Reading text
Weisman and the Times couldn’t, or didn’t want to. Instead, he praises the discredited Southern Poverty Law Center (which, like him, is blind to left-wing and Muslim Jew-hatred) and attacks Jewish organizations for being – get ready – “focused on Israel!”

If the vinyl banners proclaiming “Remember Darfur” that once graced the front of many American synagogues could give way in a wave to “We Stand With Israel,” why can’t they now give way en masse to “We Stand Against Hate”?

I don’t see a lot of liberal synagogues standing with Israel these days, but that is another topic. Weisman closes with a suggestion for American Jews: they should “[embrace] Judaism as a vital part of America pluralism — and [find] the spiritual meaning in the religion,”  which seems to mean that they should replace Judaism with political progressivism, a trend that has been underway for some time among liberal American Jews.

* David Gerstman informs me that Weisman is also the genius responsible for the Times chart that highlighted in yellow those lawmakers who opposed the Iran deal who were Jewish.

[Stored entries]
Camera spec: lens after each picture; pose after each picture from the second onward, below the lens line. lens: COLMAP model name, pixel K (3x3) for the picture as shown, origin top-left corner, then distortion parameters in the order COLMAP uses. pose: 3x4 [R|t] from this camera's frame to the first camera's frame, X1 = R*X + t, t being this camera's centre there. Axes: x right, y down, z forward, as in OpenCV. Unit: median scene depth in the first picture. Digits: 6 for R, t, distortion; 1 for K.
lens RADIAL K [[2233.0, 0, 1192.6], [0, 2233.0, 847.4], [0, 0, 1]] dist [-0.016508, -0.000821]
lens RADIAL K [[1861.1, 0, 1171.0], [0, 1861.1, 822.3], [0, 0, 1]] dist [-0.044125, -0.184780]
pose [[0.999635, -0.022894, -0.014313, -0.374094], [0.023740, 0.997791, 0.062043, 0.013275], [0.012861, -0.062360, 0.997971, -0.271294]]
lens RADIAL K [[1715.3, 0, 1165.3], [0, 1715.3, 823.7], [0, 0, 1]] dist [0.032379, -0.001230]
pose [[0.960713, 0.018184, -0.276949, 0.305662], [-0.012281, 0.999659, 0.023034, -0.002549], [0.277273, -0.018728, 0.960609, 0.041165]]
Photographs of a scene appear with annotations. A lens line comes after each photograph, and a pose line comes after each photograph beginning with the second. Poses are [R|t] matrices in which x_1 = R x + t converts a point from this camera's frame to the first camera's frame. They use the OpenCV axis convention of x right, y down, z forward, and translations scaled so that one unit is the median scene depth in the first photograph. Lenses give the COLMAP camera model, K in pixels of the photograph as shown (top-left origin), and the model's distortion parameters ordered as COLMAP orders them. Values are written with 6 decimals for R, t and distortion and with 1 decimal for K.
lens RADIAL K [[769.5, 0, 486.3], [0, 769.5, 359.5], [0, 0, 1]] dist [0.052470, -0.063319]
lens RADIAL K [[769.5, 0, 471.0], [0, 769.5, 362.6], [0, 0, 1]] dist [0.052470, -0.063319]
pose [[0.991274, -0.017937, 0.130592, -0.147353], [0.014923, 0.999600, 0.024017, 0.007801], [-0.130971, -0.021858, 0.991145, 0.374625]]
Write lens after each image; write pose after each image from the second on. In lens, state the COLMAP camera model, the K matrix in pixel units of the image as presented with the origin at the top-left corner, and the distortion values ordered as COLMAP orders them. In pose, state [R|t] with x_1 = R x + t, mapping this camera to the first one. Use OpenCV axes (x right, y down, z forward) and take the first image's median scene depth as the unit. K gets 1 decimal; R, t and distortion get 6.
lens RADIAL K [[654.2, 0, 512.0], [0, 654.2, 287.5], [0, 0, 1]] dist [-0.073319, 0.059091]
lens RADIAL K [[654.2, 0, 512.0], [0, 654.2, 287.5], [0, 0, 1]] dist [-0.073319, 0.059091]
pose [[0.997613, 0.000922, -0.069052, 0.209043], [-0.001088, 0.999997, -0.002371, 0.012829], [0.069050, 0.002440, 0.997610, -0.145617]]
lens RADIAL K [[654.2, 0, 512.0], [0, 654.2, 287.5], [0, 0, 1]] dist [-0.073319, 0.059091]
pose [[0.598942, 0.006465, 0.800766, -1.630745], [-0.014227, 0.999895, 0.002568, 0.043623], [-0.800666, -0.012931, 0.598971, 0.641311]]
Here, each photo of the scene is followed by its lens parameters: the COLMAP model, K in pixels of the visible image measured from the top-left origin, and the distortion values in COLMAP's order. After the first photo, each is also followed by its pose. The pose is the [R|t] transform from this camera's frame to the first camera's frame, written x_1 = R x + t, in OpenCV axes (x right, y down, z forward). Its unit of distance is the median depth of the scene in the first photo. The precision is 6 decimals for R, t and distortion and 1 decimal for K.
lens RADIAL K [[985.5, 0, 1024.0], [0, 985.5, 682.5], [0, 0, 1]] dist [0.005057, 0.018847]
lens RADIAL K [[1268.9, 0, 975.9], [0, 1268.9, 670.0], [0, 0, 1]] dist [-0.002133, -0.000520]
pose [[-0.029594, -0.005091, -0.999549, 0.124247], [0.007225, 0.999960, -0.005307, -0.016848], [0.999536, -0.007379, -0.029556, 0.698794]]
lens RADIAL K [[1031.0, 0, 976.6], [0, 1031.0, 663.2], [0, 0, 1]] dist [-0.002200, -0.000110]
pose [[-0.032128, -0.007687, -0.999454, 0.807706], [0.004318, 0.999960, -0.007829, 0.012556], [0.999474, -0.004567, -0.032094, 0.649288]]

List of tasks
1. Rewrite the passage of the commentary from "If the vinyl" up to and including "who were Jewish.", changing "synagogues" to "congregations".
2. According to the commentary, what Times chart does David Gerstman say Weisman was responsible for?

Per-task answers
1.
If the vinyl banners proclaiming “Remember Darfur” that once graced the front of many American congregations could give way in a wave to “We Stand With Israel,” why can’t they now give way en masse to “We Stand Against Hate”?

I don’t see a lot of liberal congregations standing with Israel these days, but that is another topic. Weisman closes with a suggestion for American Jews: they should “[embrace] Judaism as a vital part of America pluralism — and [find] the spiritual meaning in the religion,”  which seems to mean that they should replace Judaism with political progressivism, a trend that has been underway for some time among liberal American Jews.

* David Gerstman informs me that Weisman is also the genius responsible for the Times chart that highlighted in yellow those lawmakers who opposed the Iran deal who were Jewish.

2. The chart that highlighted in yellow the lawmakers who opposed the Iran deal and were Jewish.